Included in USADA’s evidence were emails written by Armstrong’s former U.S. Postal Service teammate Floyd Landis, who was stripped of his 2006 Tour de France title after a positive drug test. Landis’ emails to a USA Cycling official detailed allegations of a complex doping program on the team.
USADA also said it had 10 former Armstrong teammates ready to testify against him. Other than suggesting they include Landis and Tyler Hamilton, both of whom have admitted to doping offenses, the agency has refused to say who they are or specifically what they would say.
“There is zero physical evidence to support (the) outlandish and heinous claims. The only physical evidence here is the hundreds of (doping) controls I have passed with flying colors,” Armstrong said.
Armstrong sued USADA in Austin, where he lives, in an attempt to block the case and was supported by the UCI. A judge threw out the case Monday, siding with USADA despite questioning the agency’s pursuit of Armstrong in his retirement.

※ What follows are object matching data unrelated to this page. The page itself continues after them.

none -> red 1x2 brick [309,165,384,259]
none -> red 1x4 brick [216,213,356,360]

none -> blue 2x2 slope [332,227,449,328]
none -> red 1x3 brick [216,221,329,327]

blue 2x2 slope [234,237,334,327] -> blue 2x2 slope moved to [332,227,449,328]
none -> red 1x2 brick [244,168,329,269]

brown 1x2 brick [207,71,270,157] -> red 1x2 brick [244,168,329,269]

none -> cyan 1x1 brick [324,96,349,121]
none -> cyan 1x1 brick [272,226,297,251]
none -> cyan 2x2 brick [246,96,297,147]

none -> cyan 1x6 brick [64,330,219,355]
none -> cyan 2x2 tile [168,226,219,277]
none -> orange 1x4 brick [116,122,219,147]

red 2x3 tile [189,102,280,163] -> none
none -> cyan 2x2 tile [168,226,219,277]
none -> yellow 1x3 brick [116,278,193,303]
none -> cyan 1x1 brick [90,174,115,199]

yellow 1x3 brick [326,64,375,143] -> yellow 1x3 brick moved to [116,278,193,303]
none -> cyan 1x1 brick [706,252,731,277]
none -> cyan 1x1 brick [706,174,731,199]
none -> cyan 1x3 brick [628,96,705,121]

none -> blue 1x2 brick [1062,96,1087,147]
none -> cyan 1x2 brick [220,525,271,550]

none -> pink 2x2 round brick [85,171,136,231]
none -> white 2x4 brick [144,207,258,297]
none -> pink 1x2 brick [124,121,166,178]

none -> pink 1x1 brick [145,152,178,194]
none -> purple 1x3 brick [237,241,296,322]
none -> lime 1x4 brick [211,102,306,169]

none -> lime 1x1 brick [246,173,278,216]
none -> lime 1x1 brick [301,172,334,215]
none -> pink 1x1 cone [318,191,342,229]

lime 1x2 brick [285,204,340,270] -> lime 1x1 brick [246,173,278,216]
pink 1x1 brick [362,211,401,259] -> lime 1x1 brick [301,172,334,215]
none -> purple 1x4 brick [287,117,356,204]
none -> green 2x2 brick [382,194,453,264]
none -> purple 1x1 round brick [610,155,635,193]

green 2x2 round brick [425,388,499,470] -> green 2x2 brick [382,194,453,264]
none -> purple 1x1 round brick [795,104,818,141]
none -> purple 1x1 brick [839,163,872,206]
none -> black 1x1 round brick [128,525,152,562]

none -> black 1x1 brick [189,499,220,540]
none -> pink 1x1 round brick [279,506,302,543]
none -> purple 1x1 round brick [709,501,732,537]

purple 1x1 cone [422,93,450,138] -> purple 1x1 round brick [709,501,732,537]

“USADA’s conduct raises serious questions about whether its real interest in charging Armstrong is to combat doping, or if it is acting according to less noble motives,” such as politics or publicity, U.S. District Judge Sam Sparks wrote.
Now the ultra-competitive Armstrong has done something virtually unthinkable for him: He has quit before a fight is over.
“Today I turn the page. I will no longer address this issue, regardless of the circumstances. I will commit myself to the work I began before ever winning a single Tour de France title: serving people and families affected by cancer, especially those in underserved communities,” Armstrong said.
Well, Lance Armstrong, you’re still a hero to me.